MENGAPA Prof. Dr. Slametmulyana sangat tertarik kepada
Majapahit? "Mulai sekolah saya sudah tertarik Majapahit. Bukan
sebagai satu negara besar, tapi sebagai salah satu negara
nasional yang mempersatukan Indonesia," jawab sejarawan itu.
Bekas Dekan Fak. Sastra UI (1966-69) ini, kini sudah 59 tahun.
Masih tegap, meski rambut sudah kelihatan mulai tipis dan putih
semua. Sambil menimang buku Nagarakretagama dan Tafsir
Sejarahnya -- karyanya terbaru -- ia fasih sekali menyebut nama
raja-raja Jawa zaman Majapahit dan sebelumnya, lengkap dengan
tahun pemerintahannya.
Memang ada yang baru dalam buku barunya itu. "Nama Prapanca,
misalnya. Penyelidikan lebih lanjut ternyata menyatakan nama
sebenarnya bukan Kanakamuni -- itu nama ayahnya.

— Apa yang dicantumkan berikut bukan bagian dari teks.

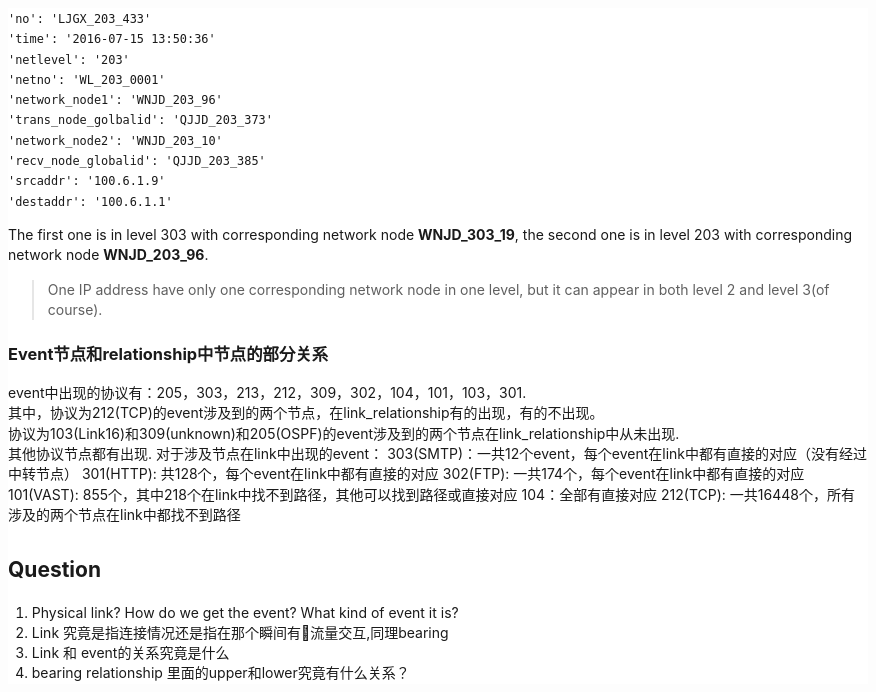     'no': 'LJGX_203_433'
    'time': '2016-07-15 13:50:36'
    'netlevel': '203'
    'netno': 'WL_203_0001'
    'network_node1': 'WNJD_203_96'
    'trans_node_golbalid': 'QJJD_203_373'
    'network_node2': 'WNJD_203_10'
    'recv_node_globalid': 'QJJD_203_385'
    'srcaddr': '100.6.1.9'
    'destaddr': '100.6.1.1'

The first one is in level 303 with corresponding network node **WNJD_303_19**, the second one is in level 203 with corresponding network node **WNJD_203_96**.

> One IP address have only one corresponding network node in one level, but it can appear in both level 2 and level 3(of course).

### Event节点和relationship中节点的部分关系

event中出现的协议有：205，303，213，212，309，302，104，101，103，301.  
其中，协议为212(TCP)的event涉及到的两个节点，在link_relationship有的出现，有的不出现。  
协议为103(Link16)和309(unknown)和205(OSPF)的event涉及到的两个节点在link_relationship中从未出现.  
其他协议节点都有出现.
对于涉及节点在link中出现的event：
303(SMTP)：一共12个event，每个event在link中都有直接的对应（没有经过中转节点）
301(HTTP): 共128个，每个event在link中都有直接的对应
302(FTP): 一共174个，每个event在link中都有直接的对应
101(VAST): 855个，其中218个在link中找不到路径，其他可以找到路径或直接对应
104：全部有直接对应
212(TCP): 一共16448个，所有涉及的两个节点在link中都找不到路径

## Question

1. Physical link? How do we get the event? What kind of event it is?
2. Link 究竟是指连接情况还是指在那个瞬间有流量交互,同理bearing
3. Link 和 event的关系究竟是什么
4. bearing relationship 里面的upper和lower究竟有什么关系？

Nama yang benar
ialah Nadendra." Dengan penemuannya itulah dia berhasil
menerjemahkan pupuh XVC -- XCVIII Nagarakretagama, yang "sampai
kini para ahli tak paham." Dan dari situ, makin kuat bukti bahwa
kitab buah karya Prapanca itu memang bisa dijadikan pegangan
mengusut sejarah Kerajaan Majapahit.
Keberatan beberapa sejarawan bahwa Prapanca sebagai punggawa
istana akan menuliskan hal-hal secara berlebihan, bisa
dipertimbangkan kembali. Sebab, "Prapanca menulis ketika sudah
tidak menjadi hakim agung Majapahit." Menurut Prof.
Slametmulyana kisah itu diceritakan sendiri oleh Prapanca pada
pupuh yang berhasil dlpahaminya itu.
Mengenai Nyoo Lay Wa yang pernah memerintah Majapahit, sama
sekali dia tak berdasar pada buku Tuanku Rao. Tapi "saya memang
berhubungan langsung dengan ir. Parlindungan penulis Tuanku Rao.
Dia yang menunjukkan silsilah raja-raja Majapahit, yang
diperoleh dari seorang Belanda, Poortman, dan Belanda itu
mendapatkannya dari Kelenteng Sam Po Kong di Semarang."
Bapak dari 7 anak ini memperoleh doktornya dari Universitas
Leuven di Belgia, 1954. "Buat saya sejarah itu teladan: ibu yang
mengajarkan ilmu," tuturnya.
Slametmulyana mengaku, secara ekonomis tulisan-tulisannya tak
ada artinya. Karena itulah ia masih merasa perlu, selepas dari
jabatan dekan FS UI, untuk mengajar di Universitas Nan Yang di
Singapura -- 1969-77. "Sebagian buku ini saya tulis di sana,"
kata sejarawan ini -- yang sebuah bukunya (terbitan 1968
dilarang beredar oleh pemerintah. Menurut dia sejauh belum ada
bukti yang melemahkan dasar pemikirannya dalam buku itu, "saya
tetap yakin apa yang saya tulis bukan isapan jempol." Dia malah
minta argumen bahwa penyebaran Islam di Nusantara tak seperti
yang dia tulis (TEMPO, 31 Juli 1971).